Article paru dans L’Homme nouveau n° 1573 du 13 septembre 2014

Le christianisme s’est implanté en Haute-Mésopotamie dès le 1er siècle au sein d’un peuple sémite, les Araméens, dont la langue était aussi parlée en Palestine puisque le Christ et ses apôtres en usaient habituellement. La tradition attribue l’évangélisation de cette contrée à saint Thomas qui y séjourna avant de poursuivre sa mission jusqu’aux Indes, confiant alors à Thaddée, l’un des « soixante-douze » choisis par Jésus (Lc 10, 1), et à leur disciple Mari, le soin de consolider cette Eglise naissante. Puis, des tribus juives et arabes, établies plus au sud, autour de Babylone et d’Our en Chaldée, le pays d’Abraham, se convertirent à leur tour.

Entre 341 et 379,

soumis à la domination des Perses sassanides, qui imposèrent le mazdéisme comme religion officielle, les chrétiens subirent de cruelles persécutions.
Dès ses débuts, l’Eglise de Mésopotamie se rattacha au siège d’Antioche, l’une des trois métropoles de l’Empire romain (avec Rome et Alexandrie) ayant joué un rôle essentiel dans l’évangélisation. Les évêques de ces villes jouissaient d’une primauté sur ceux du territoire relevant de leur juridiction, lequel était découpé en éparchies (« provinces » en grec). Cette hiérarchisation fut confirmée en 325 par le premier concile œcuménique, tenu à Nicée, qui donna la préséance à Rome et ajouta deux autres sièges : Jérusalem et Constantinople. Telle est l’origine des patriarcats.

Au Vème siècle,

la Chrétienté mésopotamienne s’organisa en Eglise autonome. Dans l’espoir d’en finir avec les persécutions, elle rompit d’abord son lien de subordination avec Antioche, cité qui dépendait de l’Empire byzantin ennemi des Perses, créant son propre patriarcat à Séleucie-Ctésiphon (410). Cette séparation ne lui ayant pas apporté la paix escomptée, et bien décidée à montrer qu’elle n’était pas soumise à Constantinople, elle adhéra officiellement à l’hérésie de Nestorius qui privilégiait l’humanité de Jésus au détriment de sa divinité, doctrine condamnée au concile d’Ephèse (431). L’Eglise « nestorienne » connut alors la tranquillité ainsi qu’une expansion prodigieuse vers l’Est puisqu’elle porta l’Evangile jusqu’en Chine. Mais son isolement par rapport aux patriarcats historiques, situés à l’Ouest, entraînant son appauvrissement culturel et spirituel, la rendit incapable de résister aux assauts de l’Islam, qui envahit la Mésopotamie dès le VIIème siècle, puis au déferlement des Mongols, au XIVème siècle.

En 780,

le siège de l’Eglise de l’Orient, comme elle se désignait elle-même, fut transféré à Bagdad, capitale du califat musulman.
C’est aussi pour se dégager de la tutelle byzantine qu’une partie des chrétiens de Mésopotamie adopta une autre hérésie, le monophysisme, prôné par un moine syrien, Eutychès, pour qui la nature humaine du Christ était absorbée par sa nature divine, théorie condamnée au concile de Chalcédoine (451).

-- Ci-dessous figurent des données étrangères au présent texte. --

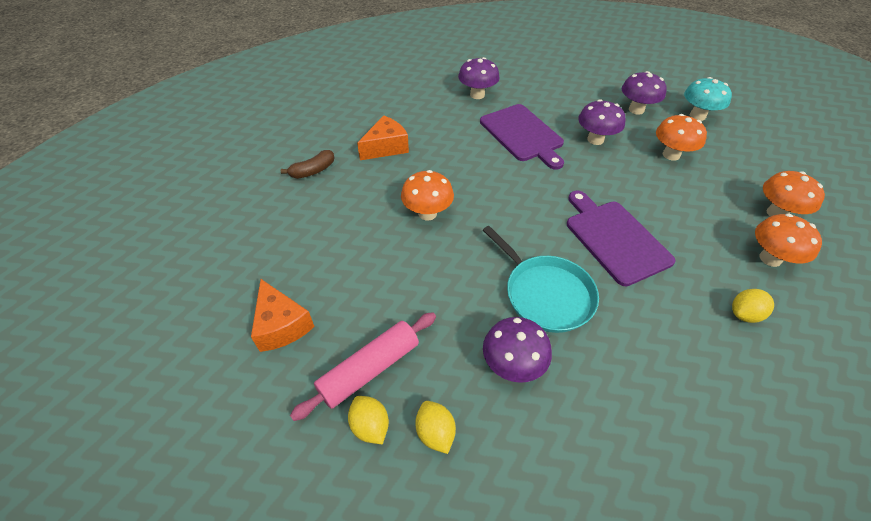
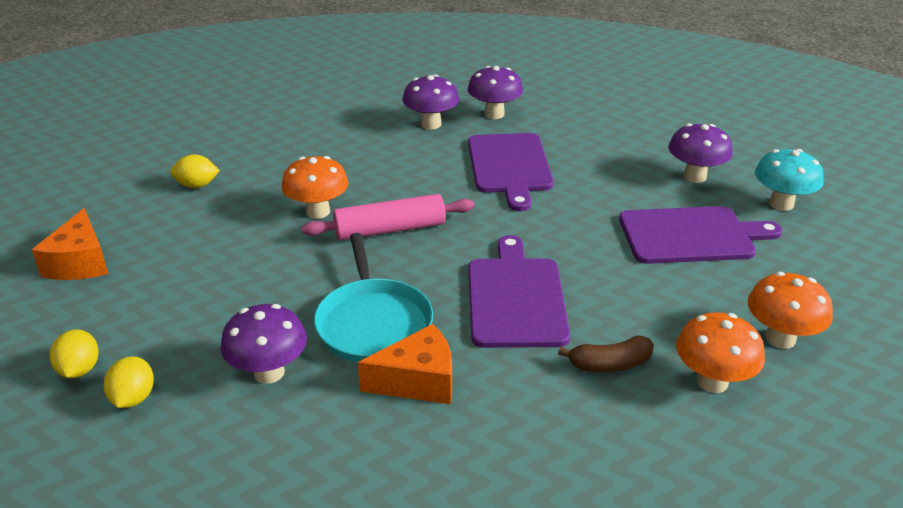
camera: 25 degrees right, 15 degrees down
(313, 171) = (236, 142): brown banana -> brown banana (610, 364)
(369, 369) = (124, 325): pink rolling pin -> pink rolling pin (390, 229)
(386, 147) = (334, 140): orange cheese -> orange cheese (418, 381)
(595, 139) = (601, 194): purple mushroom -> purple mushroom (431, 124)
(671, 155) = (691, 235): orange mushroom -> purple cutting board
(744, 314) = (606, 424): yellow lemon -> yellow lemon (197, 185)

Cette nouvelle Eglise fut appelée « jacobite », du nom de son fondateur, Jacques de Tella, ou « syrienne » en raison de la localisation de son patriarcat à Antioche, fondé en 563. Ayant d’abord profité de la conquête islamique qui les débarrassait des pouvoirs byzantin et perse, les jacobites souffrirent des dynasties musulmanes (Arabes, Turcs, Mongols) qui se succédèrent au Proche-Orient.

Dès le XIIIème siècle,

d’abord sous l’influence des Croisés puis, plus tard, sous celle des missionnaires latins, des rattachements au siège de Pierre se produisirent au sein de ces Eglises schismatiques, ce qui entraîna l’érection de deux patriarcats catholiques : celui de l’Eglise « syrienne », fixé à Charfé (Liban) en 1782, et celui de l’Eglise chaldéenne, établi à Bagdad en 1830. Les chaldéens représentent la majorité au sein du christianisme irakien.

Quant aux chrétiens demeurés séparés de Rome, ils se répartissent en deux communautés. La première est l’Eglise assyrienne de l’Orient. Son siège a été transféré à Chicago (Etats-Unis) à la suite du massacre perpétré contre ses membres en 1933 par l’Etat irakien. Alors sous mandat britannique, celui-ci s’opposait au projet d’indépendance des Assyriens qui espéraient ainsi échapper au pouvoir musulman. La seconde est l’Eglise syrienne d’Antioche et de tout l’Orient, dont le patriarche réside à Damas.

Au siècle dernier,

des rapprochements se sont opérés entre ces Eglises et le Saint-Siège. En 1984 et 1994, Jean-Paul II a signé successivement avec le patriarche syro-orthodoxe, Ignace-Zakka 1er Iwas, et son homologue assyrien, Mar Denkha IV, des déclarations communes attestant leur identité de foi christologique. Ces textes admettent que les anciennes ruptures ne reposaient pas que sur des raisons théologiques mais étaient également motivées par des malentendus linguistiques et des considérations de circonstance. Depuis lors, il ne convient plus de qualifier ces chrétiens de « nestoriens » ou de « jacobites » mais ils ne sont pas (encore) catholiques.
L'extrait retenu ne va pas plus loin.